Kerusakan Komponen Jangka Panjang

Muchlis menambahkan bahwa penggunaan Pertalite dalam jangka panjang dapat meningkatkan risiko kerusakan pada beberapa komponen vital mesin.

“Untuk jangka panjangnya, pakai Pertalite sebenarnya lebih berisiko karena beberapa komponen seperti injektor, pompa bensin dan sejenisnya bakal lebih cepat rusak, karena kotoran yang terkandung di BBM,” tuturnya.

Mesin modern yang dilengkapi teknologi canggih seperti turbocharger atau direct injection sangat sensitif terhadap kualitas bahan bakar. Penggunaan BBM yang tidak sesuai spesifikasi dapat menghambat kinerja optimal teknologi tersebut.

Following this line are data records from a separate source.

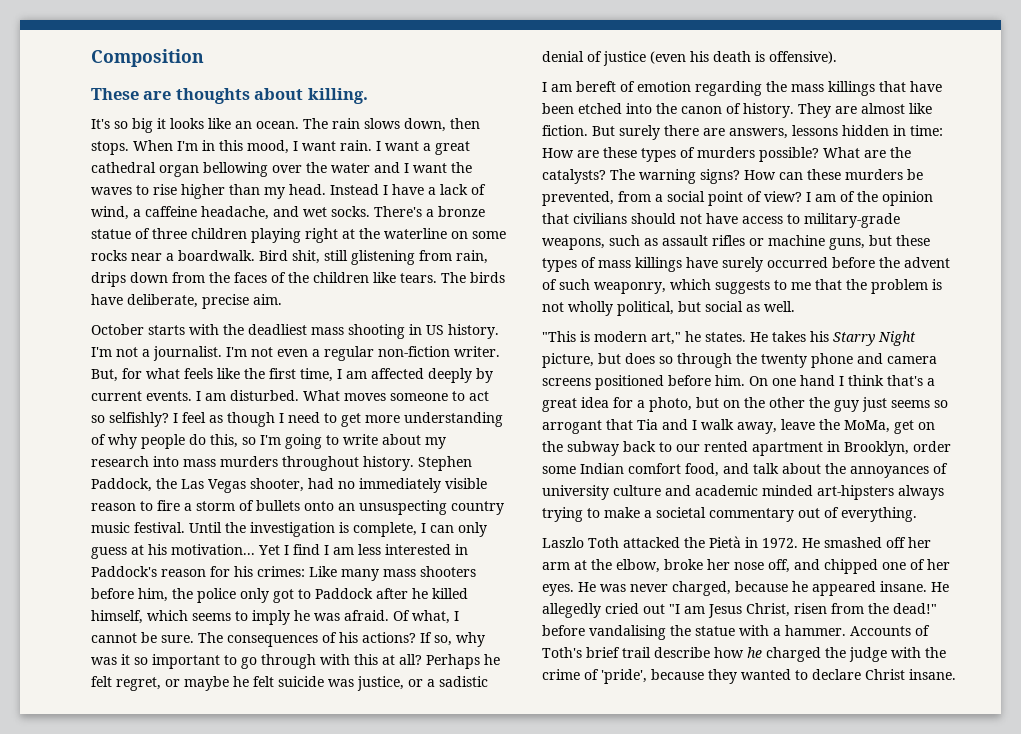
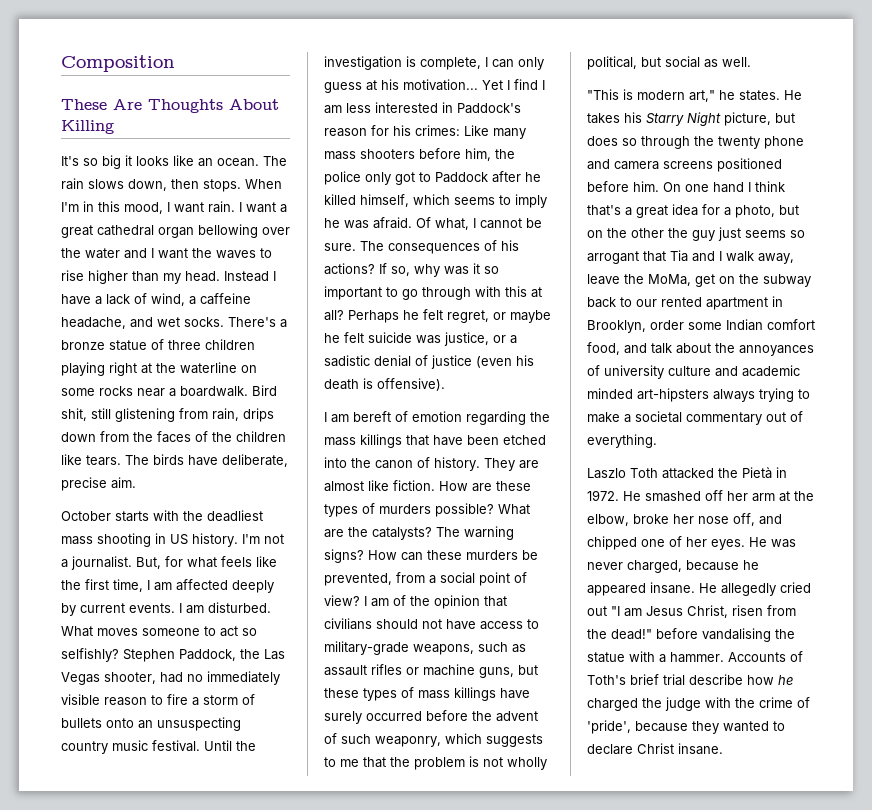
[143,88,368,104] are thoughts about killing. -> [113,99,279,113] [61,120,114,134] Are Thoughts About Killing
[226,346,500,361] I'm not even a regular non-fiction writer. -> (132, 563) none
[173,412,503,427] [91,434,446,449] [91,456,414,471] I feel as though I need to get more understanding of why people do this, so I'm going to write about my research into mass murders throughout history. -> (119, 655) none
[592,125,943,140] But surely there are answers, lessons hidden in time: -> (435, 485) none
[622,647,651,658] trail -> [663,674,685,686] trial

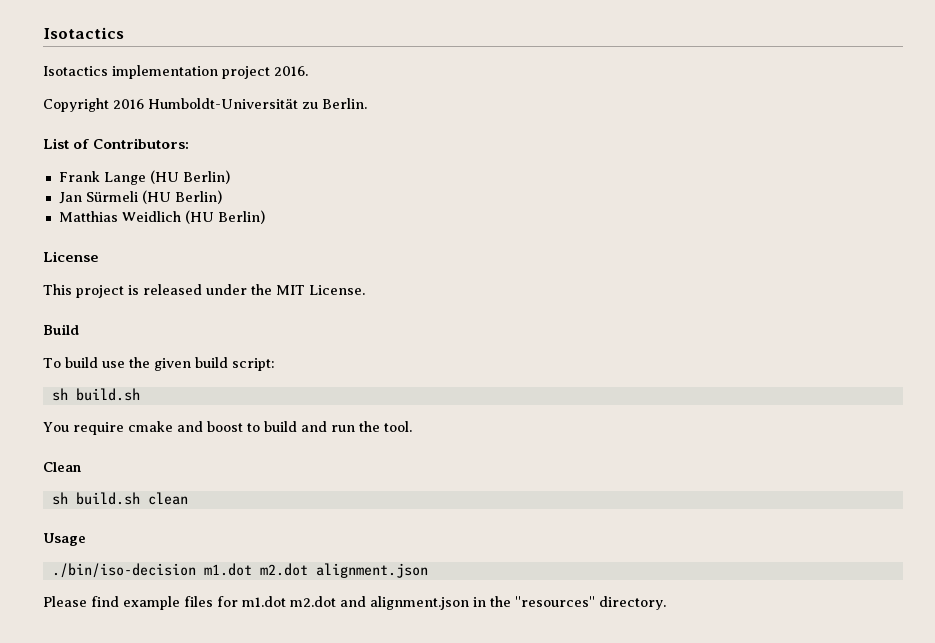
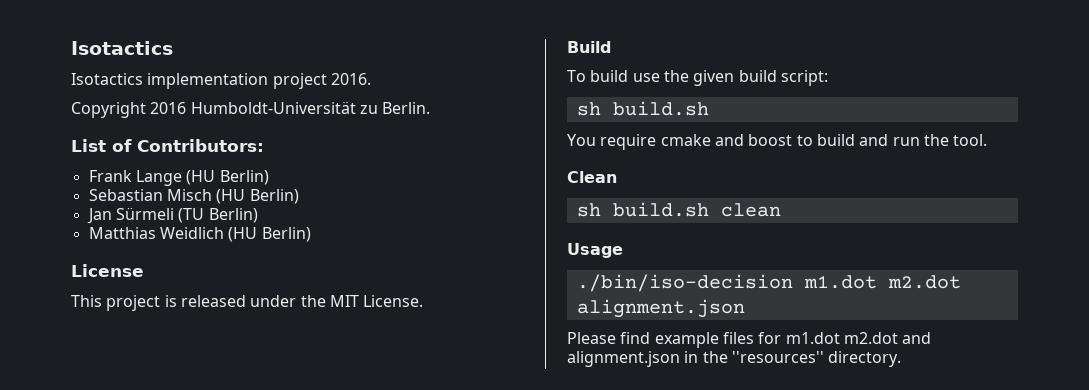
(230, 177) none -> [88,189,299,204] // Sebastian Misch (HU Berlin)
[141,190,171,204] (HU -> [178,208,205,223] (TU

Dari sisi perawatan, penggunaan BBM yang tidak sesuai rekomendasi pabrikan juga dapat mempercepat penurunan performa mesin. Salah satu penyebabnya adalah penumpukan residu karbon di ruang bakar akibat proses pembakaran yang tidak sempurna.

“Pembakaran yang kurang sempurna dapat meninggalkan residu karbon pada piston, katup, atau ruang bakar, ini lebih cepat terjadi daripada mobil pakai BBM berkualitas,” ungkap Muchlis.

Meskipun mobil modern telah dilengkapi dengan knock sensor untuk menjaga keamanan mesin, penyesuaian yang dilakukan oleh sensor ini justru dapat mengurangi performa dan efisiensi bahan bakar ke tingkat yang tidak ideal.